Coastal communities benefiting from visitors trying to beat the heat
ALMA, N.B. -- As the hot summer continues across the Maritimes, people are doing what they can to find relief from the hot weather.
That includes heading to the coast, which is providing a different kind of relief for coastal businesses fighting to survive during the COVID-19 pandemic.
As the mercury soars, many Maritimers feel a call to the coast.
“Oh yeah, I don’t like the heat, don’t like the heat at all,” says Rhonda Squires, a resident of Mill Cove, N.B.
That’s why Squires took a day trip to Alma, N.B., on Tuesday to cool off, despite having a pool and air conditioning back at home.
“It’s beautiful here,” explains Squires. “We try to get here at least every year.”
“Moncton is like a furnace. Here you can breathe in the air and enjoy it,” says Kara Cawthra.
With a 10 to 15 degree difference in temperature from their home in Moncton, Cawthra and her family decided to camp at nearby Fundy National Park.

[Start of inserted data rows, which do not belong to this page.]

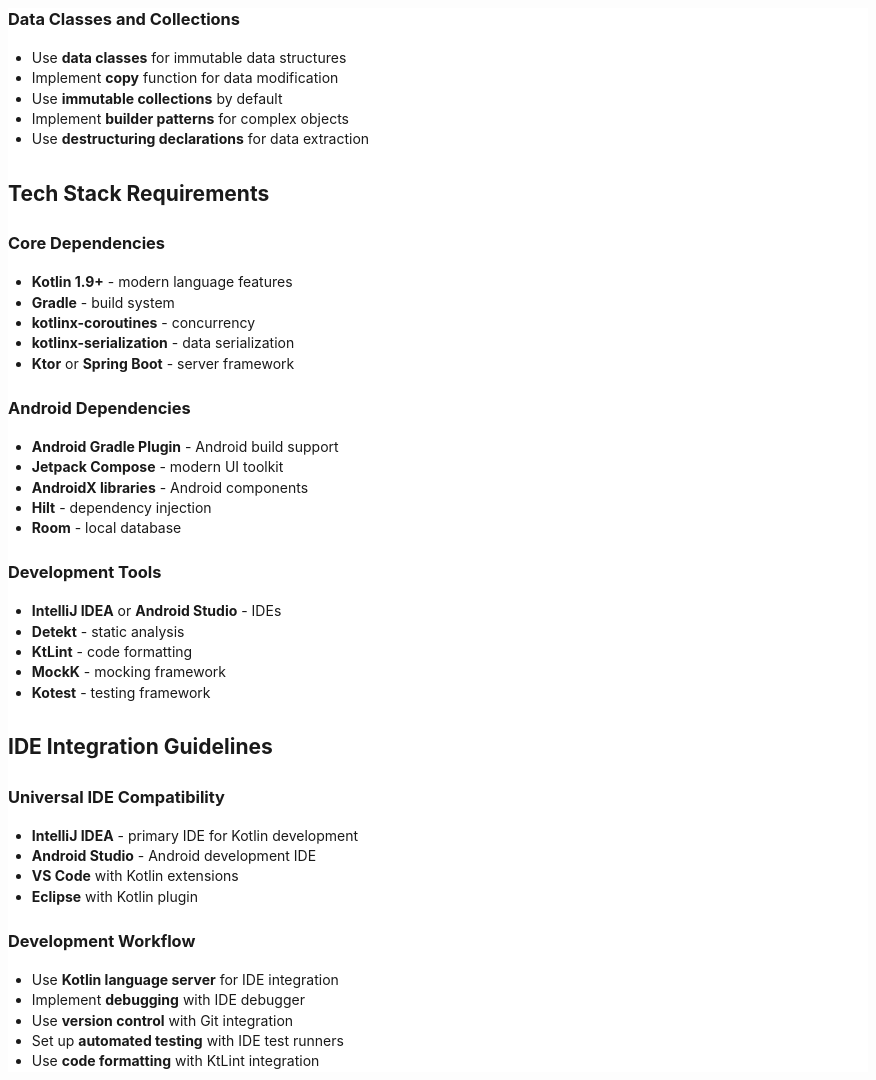 ### Data Classes and Collections
- Use **data classes** for immutable data structures
- Implement **copy** function for data modification
- Use **immutable collections** by default
- Implement **builder patterns** for complex objects
- Use **destructuring declarations** for data extraction

## Tech Stack Requirements

### Core Dependencies
- **Kotlin 1.9+** - modern language features
- **Gradle** - build system
- **kotlinx-coroutines** - concurrency
- **kotlinx-serialization** - data serialization
- **Ktor** or **Spring Boot** - server framework

### Android Dependencies
- **Android Gradle Plugin** - Android build support
- **Jetpack Compose** - modern UI toolkit
- **AndroidX libraries** - Android components
- **Hilt** - dependency injection
- **Room** - local database

### Development Tools
- **IntelliJ IDEA** or **Android Studio** - IDEs
- **Detekt** - static analysis
- **KtLint** - code formatting
- **MockK** - mocking framework
- **Kotest** - testing framework

## IDE Integration Guidelines

### Universal IDE Compatibility
- **IntelliJ IDEA** - primary IDE for Kotlin development
- **Android Studio** - Android development IDE
- **VS Code** with Kotlin extensions
- **Eclipse** with Kotlin plugin

### Development Workflow
- Use **Kotlin language server** for IDE integration
- Implement **debugging** with IDE debugger
- Use **version control** with Git integration
- Set up **automated testing** with IDE test runners
- Use **code formatting** with KtLint integration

“The air in Moncton just feels dead,” says Cawthra. “Here it’s just a beautiful breeze and you feel like there’s movement, and yeah, much cooler.”
As people head to the coast to cool off, businesses in places like Alma say they are benefiting from the extra traffic.
“People are still coming through the week, as much as they are on the weekends,” says Angela Elliott, owner of Kelly’s Bake Shop in Alma. “The day-trippers, they want to get out of the house, they want to go somewhere and Fundy is a great place to go.”
Luckily there is lots of coast in our region, but not all Maritimers are seeking the breeze off the water to try to beat the heat.
Much of the Maritimes, including Nova Scotia’s Annapolis Valley, is under a heat warning -- but some people don’t mind.
“The heat here has smoothed it all out for me,” says Annapolis Valley resident Ace McKay. “I love it, I love Wolfville, it’s a great spot to live.”